(Beginning of Source material)

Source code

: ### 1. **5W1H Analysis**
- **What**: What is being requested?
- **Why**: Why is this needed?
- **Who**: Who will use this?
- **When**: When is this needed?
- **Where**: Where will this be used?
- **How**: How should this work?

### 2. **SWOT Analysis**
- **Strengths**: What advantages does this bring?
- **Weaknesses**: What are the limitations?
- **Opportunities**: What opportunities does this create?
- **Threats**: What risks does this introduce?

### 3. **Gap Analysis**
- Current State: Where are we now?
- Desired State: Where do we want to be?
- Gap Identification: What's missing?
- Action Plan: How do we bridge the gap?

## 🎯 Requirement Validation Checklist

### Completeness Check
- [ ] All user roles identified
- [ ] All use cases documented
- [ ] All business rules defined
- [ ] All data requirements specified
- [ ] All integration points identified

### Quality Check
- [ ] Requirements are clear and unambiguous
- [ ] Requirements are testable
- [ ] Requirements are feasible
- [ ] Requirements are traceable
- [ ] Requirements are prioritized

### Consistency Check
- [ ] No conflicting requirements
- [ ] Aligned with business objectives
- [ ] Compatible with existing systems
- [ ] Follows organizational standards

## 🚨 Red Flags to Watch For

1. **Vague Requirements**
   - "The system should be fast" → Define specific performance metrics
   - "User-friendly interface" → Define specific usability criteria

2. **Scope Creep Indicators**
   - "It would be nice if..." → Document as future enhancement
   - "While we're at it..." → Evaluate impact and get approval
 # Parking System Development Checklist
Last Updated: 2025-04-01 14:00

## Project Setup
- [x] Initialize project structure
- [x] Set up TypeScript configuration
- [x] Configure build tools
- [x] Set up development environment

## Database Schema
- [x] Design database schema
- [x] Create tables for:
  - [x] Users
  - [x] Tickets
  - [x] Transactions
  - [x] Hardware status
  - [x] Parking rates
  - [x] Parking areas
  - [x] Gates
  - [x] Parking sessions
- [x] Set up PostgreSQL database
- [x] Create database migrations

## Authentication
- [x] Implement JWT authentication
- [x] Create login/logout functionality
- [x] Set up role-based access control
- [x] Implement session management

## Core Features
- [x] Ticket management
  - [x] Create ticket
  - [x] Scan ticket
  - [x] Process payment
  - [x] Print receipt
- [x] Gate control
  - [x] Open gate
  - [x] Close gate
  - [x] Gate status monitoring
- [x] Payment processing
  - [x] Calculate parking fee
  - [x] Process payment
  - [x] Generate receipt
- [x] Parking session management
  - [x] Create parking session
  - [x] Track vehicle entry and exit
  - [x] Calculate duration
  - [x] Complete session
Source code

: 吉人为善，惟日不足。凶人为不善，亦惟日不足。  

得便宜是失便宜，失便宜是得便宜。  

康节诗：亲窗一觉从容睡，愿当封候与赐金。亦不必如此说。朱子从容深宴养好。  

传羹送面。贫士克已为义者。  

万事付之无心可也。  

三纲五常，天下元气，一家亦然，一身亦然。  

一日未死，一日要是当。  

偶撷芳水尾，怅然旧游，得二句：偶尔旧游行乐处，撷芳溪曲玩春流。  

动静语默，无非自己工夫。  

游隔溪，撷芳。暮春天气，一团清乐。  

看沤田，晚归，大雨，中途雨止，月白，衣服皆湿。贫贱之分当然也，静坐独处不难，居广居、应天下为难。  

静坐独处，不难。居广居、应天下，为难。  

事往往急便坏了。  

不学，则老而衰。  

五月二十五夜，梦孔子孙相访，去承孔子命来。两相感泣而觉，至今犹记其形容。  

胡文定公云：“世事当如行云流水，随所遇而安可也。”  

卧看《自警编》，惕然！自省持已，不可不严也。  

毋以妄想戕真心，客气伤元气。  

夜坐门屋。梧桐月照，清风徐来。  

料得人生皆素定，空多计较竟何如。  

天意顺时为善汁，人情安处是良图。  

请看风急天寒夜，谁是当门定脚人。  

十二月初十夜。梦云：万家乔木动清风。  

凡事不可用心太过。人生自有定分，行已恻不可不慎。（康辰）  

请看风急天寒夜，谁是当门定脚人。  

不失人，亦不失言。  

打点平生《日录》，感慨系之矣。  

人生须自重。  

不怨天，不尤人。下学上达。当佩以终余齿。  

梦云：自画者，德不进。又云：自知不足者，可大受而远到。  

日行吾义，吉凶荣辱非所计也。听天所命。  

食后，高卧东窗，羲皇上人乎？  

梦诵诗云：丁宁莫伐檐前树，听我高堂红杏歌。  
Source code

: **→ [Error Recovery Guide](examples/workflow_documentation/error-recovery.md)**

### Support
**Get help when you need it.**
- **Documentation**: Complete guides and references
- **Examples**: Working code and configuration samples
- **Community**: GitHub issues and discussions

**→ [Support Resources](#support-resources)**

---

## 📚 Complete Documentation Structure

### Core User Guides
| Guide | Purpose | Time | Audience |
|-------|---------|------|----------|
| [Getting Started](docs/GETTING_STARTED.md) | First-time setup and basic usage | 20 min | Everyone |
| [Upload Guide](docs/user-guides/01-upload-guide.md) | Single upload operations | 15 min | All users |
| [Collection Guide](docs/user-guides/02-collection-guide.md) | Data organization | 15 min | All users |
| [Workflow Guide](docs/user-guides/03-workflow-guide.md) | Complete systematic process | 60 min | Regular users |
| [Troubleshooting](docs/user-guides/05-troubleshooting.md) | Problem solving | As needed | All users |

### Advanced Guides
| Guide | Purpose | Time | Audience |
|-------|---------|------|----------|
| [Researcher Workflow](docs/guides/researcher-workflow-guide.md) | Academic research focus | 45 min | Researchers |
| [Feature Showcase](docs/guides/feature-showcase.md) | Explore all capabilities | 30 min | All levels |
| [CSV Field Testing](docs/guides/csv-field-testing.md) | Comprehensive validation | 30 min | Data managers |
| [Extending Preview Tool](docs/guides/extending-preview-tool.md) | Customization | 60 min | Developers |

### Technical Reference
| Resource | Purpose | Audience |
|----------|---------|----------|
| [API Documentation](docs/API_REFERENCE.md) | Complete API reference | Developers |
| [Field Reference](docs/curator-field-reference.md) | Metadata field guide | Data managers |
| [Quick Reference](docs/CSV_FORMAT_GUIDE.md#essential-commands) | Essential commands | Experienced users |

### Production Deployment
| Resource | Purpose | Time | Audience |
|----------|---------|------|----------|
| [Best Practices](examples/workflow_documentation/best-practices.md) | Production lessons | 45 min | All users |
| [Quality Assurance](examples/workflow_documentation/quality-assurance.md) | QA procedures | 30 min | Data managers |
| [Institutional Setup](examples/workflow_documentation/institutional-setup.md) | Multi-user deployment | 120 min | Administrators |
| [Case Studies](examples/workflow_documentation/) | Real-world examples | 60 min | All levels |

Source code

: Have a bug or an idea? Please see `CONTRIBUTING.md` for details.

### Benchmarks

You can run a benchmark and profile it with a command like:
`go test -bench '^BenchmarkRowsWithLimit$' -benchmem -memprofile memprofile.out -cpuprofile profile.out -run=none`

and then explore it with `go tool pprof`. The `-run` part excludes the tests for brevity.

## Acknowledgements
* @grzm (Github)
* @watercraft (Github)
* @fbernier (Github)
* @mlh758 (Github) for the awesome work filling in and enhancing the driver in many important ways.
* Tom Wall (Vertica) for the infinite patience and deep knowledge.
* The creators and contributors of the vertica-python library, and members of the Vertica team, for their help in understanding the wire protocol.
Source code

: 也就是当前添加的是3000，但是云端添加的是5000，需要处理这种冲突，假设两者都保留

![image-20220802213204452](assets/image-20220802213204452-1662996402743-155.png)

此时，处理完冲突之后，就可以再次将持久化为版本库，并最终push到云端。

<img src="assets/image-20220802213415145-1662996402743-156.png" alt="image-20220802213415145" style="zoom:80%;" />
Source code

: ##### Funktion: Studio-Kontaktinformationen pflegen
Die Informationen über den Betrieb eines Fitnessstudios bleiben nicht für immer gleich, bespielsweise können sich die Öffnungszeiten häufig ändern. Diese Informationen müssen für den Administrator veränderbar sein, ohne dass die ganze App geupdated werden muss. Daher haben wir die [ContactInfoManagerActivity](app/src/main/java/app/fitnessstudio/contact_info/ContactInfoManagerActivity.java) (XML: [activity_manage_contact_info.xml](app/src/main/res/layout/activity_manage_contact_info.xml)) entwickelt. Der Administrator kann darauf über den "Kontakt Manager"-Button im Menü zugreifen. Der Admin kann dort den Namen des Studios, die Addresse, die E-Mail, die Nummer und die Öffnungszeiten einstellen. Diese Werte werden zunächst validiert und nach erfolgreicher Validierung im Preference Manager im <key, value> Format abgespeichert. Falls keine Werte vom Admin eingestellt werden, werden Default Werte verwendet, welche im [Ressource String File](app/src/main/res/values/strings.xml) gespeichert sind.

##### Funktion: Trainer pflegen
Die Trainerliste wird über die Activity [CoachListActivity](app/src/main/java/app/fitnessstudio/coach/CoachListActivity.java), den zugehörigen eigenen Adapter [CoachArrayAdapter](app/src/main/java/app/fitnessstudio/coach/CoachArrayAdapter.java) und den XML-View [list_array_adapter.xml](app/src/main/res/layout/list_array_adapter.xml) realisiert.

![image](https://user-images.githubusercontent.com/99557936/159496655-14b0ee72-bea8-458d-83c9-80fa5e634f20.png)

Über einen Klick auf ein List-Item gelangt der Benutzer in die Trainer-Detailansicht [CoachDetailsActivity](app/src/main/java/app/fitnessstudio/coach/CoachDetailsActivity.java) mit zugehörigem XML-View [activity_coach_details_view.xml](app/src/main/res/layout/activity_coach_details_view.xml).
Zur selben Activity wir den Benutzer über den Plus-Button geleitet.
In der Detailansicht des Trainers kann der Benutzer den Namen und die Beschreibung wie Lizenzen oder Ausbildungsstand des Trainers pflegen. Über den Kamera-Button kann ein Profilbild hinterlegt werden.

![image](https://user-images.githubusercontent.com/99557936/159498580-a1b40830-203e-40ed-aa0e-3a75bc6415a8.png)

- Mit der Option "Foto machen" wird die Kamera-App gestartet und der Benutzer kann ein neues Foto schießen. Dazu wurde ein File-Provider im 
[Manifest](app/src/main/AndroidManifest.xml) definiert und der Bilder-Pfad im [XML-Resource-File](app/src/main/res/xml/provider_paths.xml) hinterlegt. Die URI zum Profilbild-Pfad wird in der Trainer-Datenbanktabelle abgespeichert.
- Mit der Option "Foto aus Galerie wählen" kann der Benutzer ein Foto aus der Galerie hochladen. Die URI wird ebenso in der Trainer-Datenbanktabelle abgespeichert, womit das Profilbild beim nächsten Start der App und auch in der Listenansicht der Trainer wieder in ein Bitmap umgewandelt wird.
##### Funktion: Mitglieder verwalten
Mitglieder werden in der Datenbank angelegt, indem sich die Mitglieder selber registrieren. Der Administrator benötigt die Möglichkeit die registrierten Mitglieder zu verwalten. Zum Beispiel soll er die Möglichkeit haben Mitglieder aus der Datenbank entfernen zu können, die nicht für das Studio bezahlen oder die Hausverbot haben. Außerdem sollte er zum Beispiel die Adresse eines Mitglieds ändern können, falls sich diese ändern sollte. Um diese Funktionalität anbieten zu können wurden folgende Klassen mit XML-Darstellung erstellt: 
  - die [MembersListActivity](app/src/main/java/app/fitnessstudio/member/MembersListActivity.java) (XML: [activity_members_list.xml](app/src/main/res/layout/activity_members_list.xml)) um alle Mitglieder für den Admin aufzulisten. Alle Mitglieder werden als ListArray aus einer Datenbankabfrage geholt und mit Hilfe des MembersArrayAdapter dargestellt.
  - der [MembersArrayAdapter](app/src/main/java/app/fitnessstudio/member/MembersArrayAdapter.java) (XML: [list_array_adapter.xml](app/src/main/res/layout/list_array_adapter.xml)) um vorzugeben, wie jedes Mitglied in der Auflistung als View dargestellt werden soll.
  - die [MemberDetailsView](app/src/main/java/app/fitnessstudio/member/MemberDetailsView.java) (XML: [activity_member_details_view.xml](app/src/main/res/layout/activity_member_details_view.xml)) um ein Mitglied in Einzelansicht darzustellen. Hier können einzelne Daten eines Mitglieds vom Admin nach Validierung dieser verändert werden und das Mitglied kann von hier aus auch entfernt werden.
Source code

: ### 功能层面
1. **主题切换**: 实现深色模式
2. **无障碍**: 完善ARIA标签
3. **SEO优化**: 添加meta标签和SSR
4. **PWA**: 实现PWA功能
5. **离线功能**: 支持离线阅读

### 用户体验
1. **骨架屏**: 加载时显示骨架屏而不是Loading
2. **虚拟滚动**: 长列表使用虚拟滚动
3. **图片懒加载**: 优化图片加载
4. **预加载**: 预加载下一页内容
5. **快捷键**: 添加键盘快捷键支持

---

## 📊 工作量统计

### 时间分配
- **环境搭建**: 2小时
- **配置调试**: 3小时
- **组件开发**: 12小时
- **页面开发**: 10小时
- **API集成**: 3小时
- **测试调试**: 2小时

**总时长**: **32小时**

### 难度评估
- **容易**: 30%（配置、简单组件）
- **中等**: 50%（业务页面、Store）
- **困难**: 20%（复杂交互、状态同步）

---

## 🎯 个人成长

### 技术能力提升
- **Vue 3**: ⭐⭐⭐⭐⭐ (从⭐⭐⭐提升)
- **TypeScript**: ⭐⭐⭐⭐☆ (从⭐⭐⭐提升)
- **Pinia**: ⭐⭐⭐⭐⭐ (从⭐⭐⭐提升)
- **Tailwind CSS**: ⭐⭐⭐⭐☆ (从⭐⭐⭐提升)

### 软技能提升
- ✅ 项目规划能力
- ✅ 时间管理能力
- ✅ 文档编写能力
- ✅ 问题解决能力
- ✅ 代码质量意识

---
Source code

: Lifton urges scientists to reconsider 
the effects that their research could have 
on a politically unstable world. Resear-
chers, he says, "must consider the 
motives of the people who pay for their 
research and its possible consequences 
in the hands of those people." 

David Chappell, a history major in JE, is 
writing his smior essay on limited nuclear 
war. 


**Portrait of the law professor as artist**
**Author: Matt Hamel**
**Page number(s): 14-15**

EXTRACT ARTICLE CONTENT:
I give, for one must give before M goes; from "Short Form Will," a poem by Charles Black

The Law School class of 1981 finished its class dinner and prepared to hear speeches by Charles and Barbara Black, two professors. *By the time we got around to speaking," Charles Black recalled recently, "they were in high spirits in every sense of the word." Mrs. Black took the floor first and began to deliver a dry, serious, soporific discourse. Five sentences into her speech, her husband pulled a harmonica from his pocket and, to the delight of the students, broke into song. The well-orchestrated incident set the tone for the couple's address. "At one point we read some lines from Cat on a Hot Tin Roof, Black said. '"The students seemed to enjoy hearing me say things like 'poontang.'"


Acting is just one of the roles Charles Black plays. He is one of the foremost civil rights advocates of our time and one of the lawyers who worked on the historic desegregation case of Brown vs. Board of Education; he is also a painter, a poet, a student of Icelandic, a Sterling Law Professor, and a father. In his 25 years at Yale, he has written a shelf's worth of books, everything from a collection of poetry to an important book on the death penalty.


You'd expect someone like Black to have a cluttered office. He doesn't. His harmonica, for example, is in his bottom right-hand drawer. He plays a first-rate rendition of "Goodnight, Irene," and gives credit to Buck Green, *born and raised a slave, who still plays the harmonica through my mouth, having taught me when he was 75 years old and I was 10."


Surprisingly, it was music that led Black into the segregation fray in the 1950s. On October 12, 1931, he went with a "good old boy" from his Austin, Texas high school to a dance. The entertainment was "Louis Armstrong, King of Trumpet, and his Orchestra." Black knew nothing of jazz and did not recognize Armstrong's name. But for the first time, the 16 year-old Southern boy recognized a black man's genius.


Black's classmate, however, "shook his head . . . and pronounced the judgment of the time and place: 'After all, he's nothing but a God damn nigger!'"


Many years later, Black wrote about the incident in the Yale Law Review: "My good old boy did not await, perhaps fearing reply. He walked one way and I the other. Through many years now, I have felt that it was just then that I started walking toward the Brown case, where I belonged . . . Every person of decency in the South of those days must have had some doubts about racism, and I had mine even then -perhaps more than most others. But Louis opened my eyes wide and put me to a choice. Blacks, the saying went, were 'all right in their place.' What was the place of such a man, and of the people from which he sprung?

(End of Source material)

How to complete this task: The reply should consist solely of the lines of the data, exact, from the opening line through the line with "- Gap Identification: What's missing?", inclusive.

Expected answer:
Source code

: ### 1. **5W1H Analysis**
- **What**: What is being requested?
- **Why**: Why is this needed?
- **Who**: Who will use this?
- **When**: When is this needed?
- **Where**: Where will this be used?
- **How**: How should this work?

### 2. **SWOT Analysis**
- **Strengths**: What advantages does this bring?
- **Weaknesses**: What are the limitations?
- **Opportunities**: What opportunities does this create?
- **Threats**: What risks does this introduce?

### 3. **Gap Analysis**
- Current State: Where are we now?
- Desired State: Where do we want to be?
- Gap Identification: What's missing?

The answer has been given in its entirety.